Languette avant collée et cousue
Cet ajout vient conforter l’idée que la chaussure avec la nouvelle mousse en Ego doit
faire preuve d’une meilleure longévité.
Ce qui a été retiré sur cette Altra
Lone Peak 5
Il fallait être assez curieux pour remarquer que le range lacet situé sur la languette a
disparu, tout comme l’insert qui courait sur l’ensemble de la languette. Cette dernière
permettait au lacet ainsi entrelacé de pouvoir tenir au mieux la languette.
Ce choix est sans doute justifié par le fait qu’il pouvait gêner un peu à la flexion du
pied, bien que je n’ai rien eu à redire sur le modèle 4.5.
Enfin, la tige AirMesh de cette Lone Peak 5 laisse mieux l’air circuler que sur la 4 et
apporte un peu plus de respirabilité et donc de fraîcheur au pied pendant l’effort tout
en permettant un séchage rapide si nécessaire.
_ _ _ _ _
▶ **Task brief**
Would you output the whole listing exactly as written?

▶ **Answer section**
Languette avant collée et cousue
Cet ajout vient conforter l’idée que la chaussure avec la nouvelle mousse en Ego doit
faire preuve d’une meilleure longévité.
Ce qui a été retiré sur cette Altra
Lone Peak 5
Il fallait être assez curieux pour remarquer que le range lacet situé sur la languette a
disparu, tout comme l’insert qui courait sur l’ensemble de la languette. Cette dernière
permettait au lacet ainsi entrelacé de pouvoir tenir au mieux la languette.
Ce choix est sans doute justifié par le fait qu’il pouvait gêner un peu à la flexion du
pied, bien que je n’ai rien eu à redire sur le modèle 4.5.
Enfin, la tige AirMesh de cette Lone Peak 5 laisse mieux l’air circuler que sur la 4 et
apporte un peu plus de respirabilité et donc de fraîcheur au pied pendant l’effort tout
en permettant un séchage rapide si nécessaire.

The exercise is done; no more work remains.